• Goal of the exercise:
Keeping pictures out, repeat the lines of the listing below exactly, starting at its first line and finishing with the one that holds "deadline for registration, the".

• Data for analysis:
=====

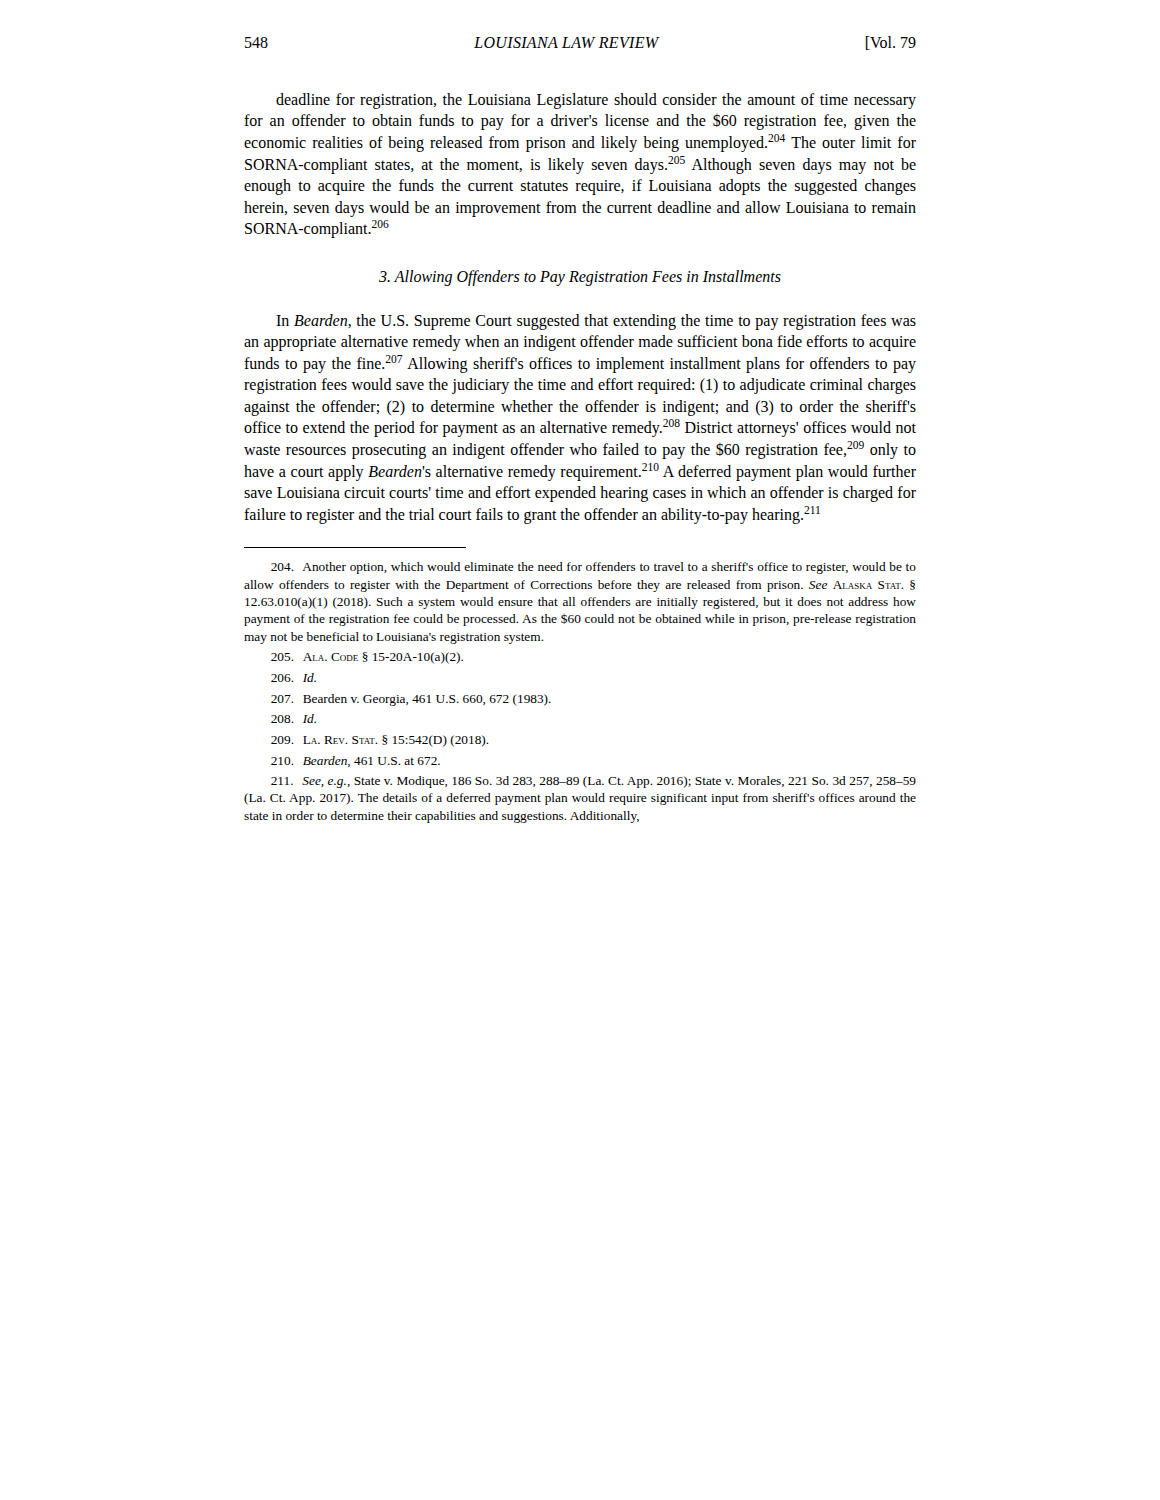548 LOUISIANA LAW REVIEW [Vol. 79
deadline for registration, the Louisiana Legislature should consider the amount of time necessary for an offender to obtain funds to pay for a driver's license and the $60 registration fee, given the economic realities of being released from prison and likely being unemployed.204 The outer limit for SORNA-compliant states, at the moment, is likely seven days.205 Although seven days may not be enough to acquire the funds the current statutes require, if Louisiana adopts the suggested changes herein, seven days would be an improvement from the current deadline and allow Louisiana to remain SORNA-compliant.206
3. Allowing Offenders to Pay Registration Fees in Installments
In Bearden, the U.S. Supreme Court suggested that extending the time to pay registration fees was an appropriate alternative remedy when an indigent offender made sufficient bona fide efforts to acquire funds to pay the fine.207 Allowing sheriff's offices to implement installment plans for offenders to pay registration fees would save the judiciary the time and effort required: (1) to adjudicate criminal charges against the offender; (2) to determine whether the offender is indigent; and (3) to order the sheriff's office to extend the period for payment as an alternative remedy.208 District attorneys' offices would not waste resources prosecuting an indigent offender who failed to pay the $60 registration fee,209 only to have a court apply Bearden's alternative remedy requirement.210 A deferred payment plan would further save Louisiana circuit courts' time and effort expended hearing cases in which an offender is charged for failure to register and the trial court fails to grant the offender an ability-to-pay hearing.211
204. Another option, which would eliminate the need for offenders to travel to a sheriff's office to register, would be to allow offenders to register with the Department of Corrections before they are released from prison. See Alaska Stat. § 12.63.010(a)(1) (2018). Such a system would ensure that all offenders are initially registered, but it does not address how payment of the registration fee could be processed. As the $60 could not be obtained while in prison, pre-release registration may not be beneficial to Louisiana's registration system.
205. Ala. Code § 15-20A-10(a)(2).
206. Id.
207. Bearden v. Georgia, 461 U.S. 660, 672 (1983).
208. Id.
209. La. Rev. Stat. § 15:542(D) (2018).
210. Bearden, 461 U.S. at 672.
211. See, e.g., State v. Modique, 186 So. 3d 283, 288–89 (La. Ct. App. 2016); State v. Morales, 221 So. 3d 257, 258–59 (La. Ct. App. 2017). The details of a deferred payment plan would require significant input from sheriff's offices around the state in order to determine their capabilities and suggestions. Additionally,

=====

• Answer to the exercise:
548 LOUISIANA LAW REVIEW [Vol. 79
deadline for registration, the Louisiana Legislature should consider the amount of time necessary for an offender to obtain funds to pay for a driver's license and the $60 registration fee, given the economic realities of being released from prison and likely being unemployed.204 The outer limit for SORNA-compliant states, at the moment, is likely seven days.205 Although seven days may not be enough to acquire the funds the current statutes require, if Louisiana adopts the suggested changes herein, seven days would be an improvement from the current deadline and allow Louisiana to remain SORNA-compliant.206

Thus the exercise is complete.